Failed Authentication Result Addresses
Indicates the address of the page where CES is redirected if authentication fails (instead of indexing the latter page, CES attempts to re-authenticate).
Options
Indicates whether to re-authenticate each time a secure page is accessed or use authentication cookies. Because re-authentication slows down the indexing process, the Always authenticate when crawling a document option should be selected only if the secure pages do not support cookies.
Test Form
Indicates the address used to test the form. When Apply Changes and Test the Form Using This Address is clicked, CES tries to access this page. If it succeeds, the form is considered valid. If it fails, form parameters must be modified.
-
Click Apply Changes and Test the Form Using This Address to test the form. If the test fails, verify the validity of each parameter.
-
When the test succeeds, click Save.
-
Entering the form parameters manually
-
On the Coveo server, access the Administration Tool (see Opening the Administration Tool).
-
In the Administration Tool, select Index > Sources and Collections.
-
In the Sources and Collections page, in the Sources section, expand the drop-down list of the source that you want to modify, and then select Edit Forms.
-
In the Forms page, click Add.
-
In the Add a Form Configuration page:
-
In the Form Parameters drop-down list, select Enter the form parameters manually.
-
Enter the appropriate parameters. For more information, refer to the table in the previous section.
-
Click Apply Changes and Test the Form Using This Address to test the form. If the test fails, verify the validity of each parameter.
-
When the test succeeds, click Save.
-
Important: Unless Always authenticate when crawling a document is selected, CES keeps authentication cookies in its memory. Therefore, if authentication fails it can be because of expired cookie information delete cookies to force CES to re-authenticate using the form. If this procedure does not solve the problem, the form information has been modified; create a new form.

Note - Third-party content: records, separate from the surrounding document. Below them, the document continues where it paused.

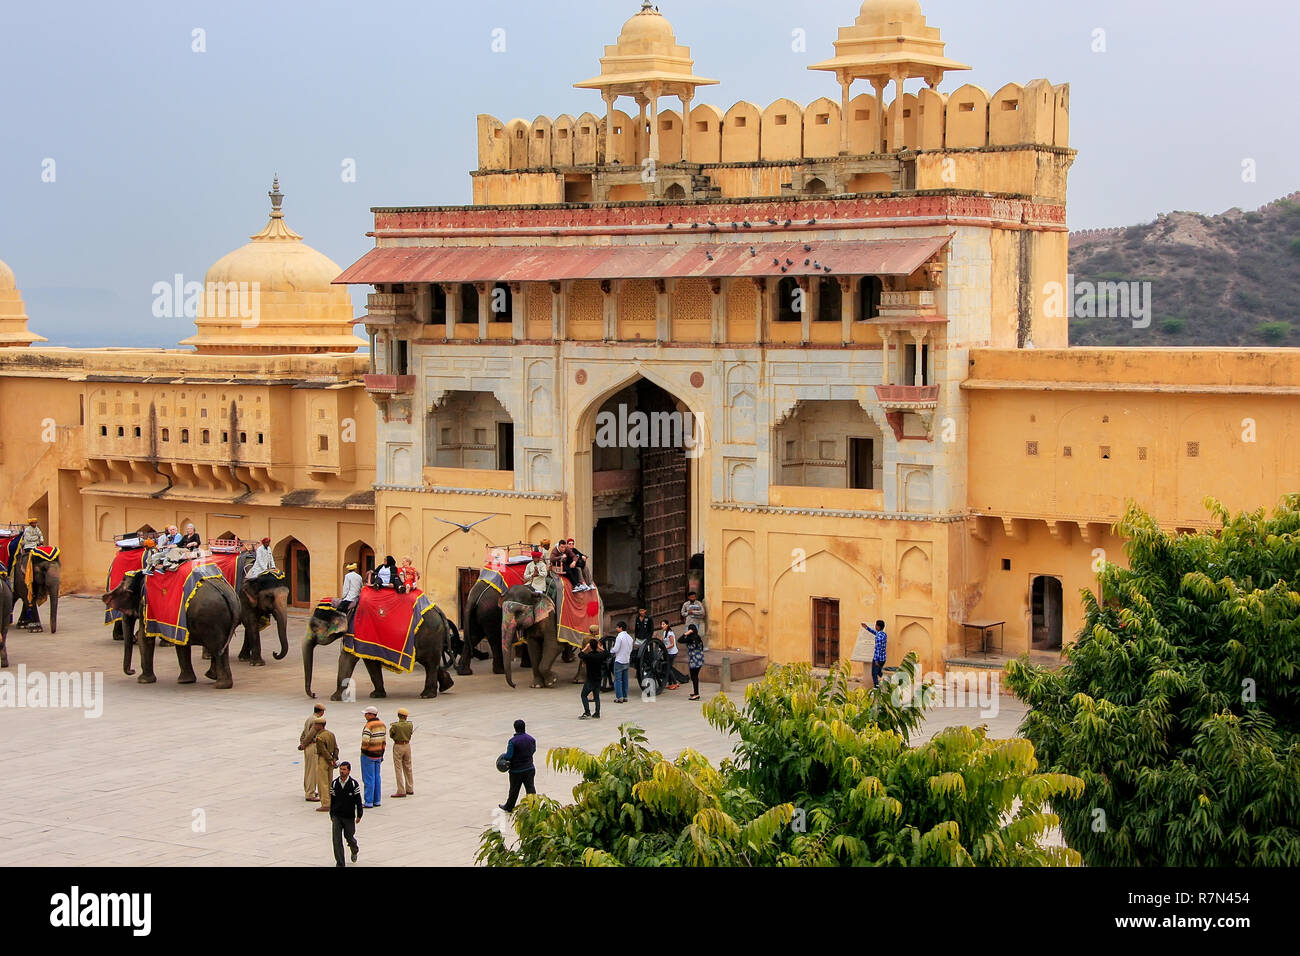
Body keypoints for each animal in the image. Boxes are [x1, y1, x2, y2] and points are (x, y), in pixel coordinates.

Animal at [100, 567, 241, 686]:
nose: (132, 671)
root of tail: (227, 595)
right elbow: (181, 644)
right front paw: (186, 681)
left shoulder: (145, 605)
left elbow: (144, 637)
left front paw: (143, 681)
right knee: (221, 647)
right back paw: (214, 678)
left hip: (210, 619)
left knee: (216, 648)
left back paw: (220, 684)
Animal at [306, 600, 460, 697]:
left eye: (314, 627)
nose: (314, 695)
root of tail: (438, 610)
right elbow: (370, 662)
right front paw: (376, 695)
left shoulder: (355, 631)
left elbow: (346, 658)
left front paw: (334, 698)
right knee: (432, 663)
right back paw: (447, 685)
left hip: (430, 635)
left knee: (430, 663)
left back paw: (427, 695)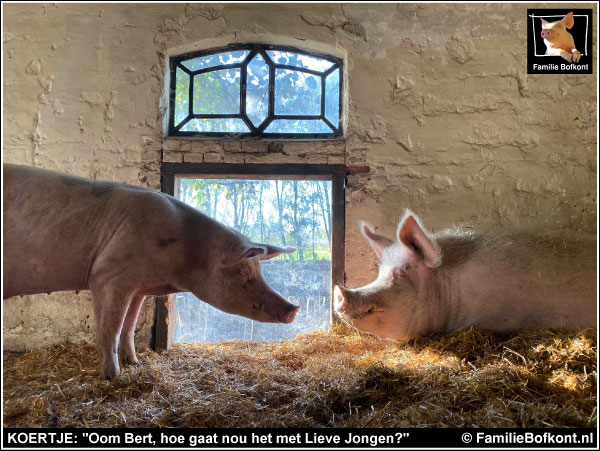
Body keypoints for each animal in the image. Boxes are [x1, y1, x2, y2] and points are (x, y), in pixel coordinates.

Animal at [4, 164, 300, 380]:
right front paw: (113, 377)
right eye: (245, 274)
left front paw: (134, 363)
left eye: (259, 271)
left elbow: (129, 327)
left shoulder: (138, 288)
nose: (293, 309)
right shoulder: (107, 276)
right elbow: (110, 330)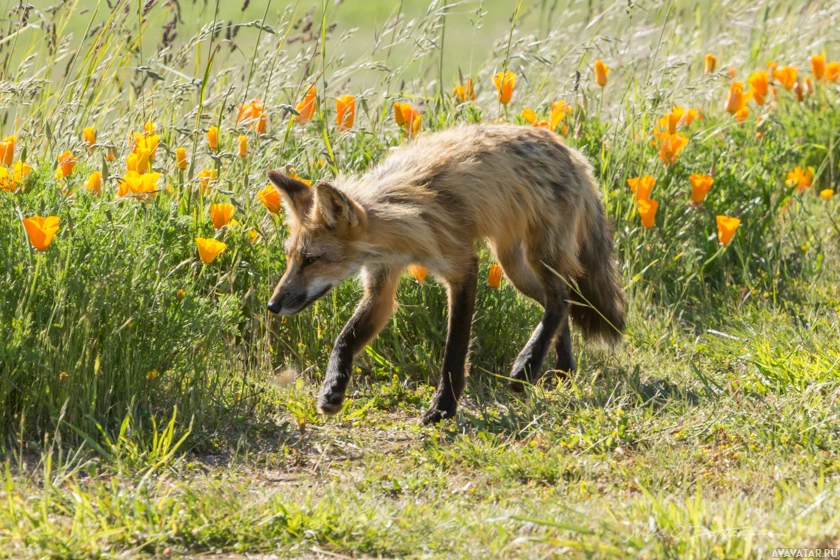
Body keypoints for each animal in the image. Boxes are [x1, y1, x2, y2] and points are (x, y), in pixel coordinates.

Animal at [266, 124, 628, 422]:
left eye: (311, 259)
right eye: (291, 258)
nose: (272, 305)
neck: (398, 223)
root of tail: (571, 151)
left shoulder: (462, 267)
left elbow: (454, 349)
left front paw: (443, 408)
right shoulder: (381, 283)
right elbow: (344, 341)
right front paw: (332, 391)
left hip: (539, 256)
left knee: (559, 299)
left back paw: (526, 368)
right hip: (514, 266)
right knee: (561, 302)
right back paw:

Deleting the authentication cookies
-
On the Coveo server, access the Administration Tool (see Opening the Administration Tool).
-
In the Administration Tool, select Index > Sources and Collections.
-
In the Sources and Collections page, in the Sources section, expand the drop-down list of the source that you want to modify, and then select Edit Forms.
-
In the Forms page, under Authentication Cookies, click Delete Source Authentication Cookies.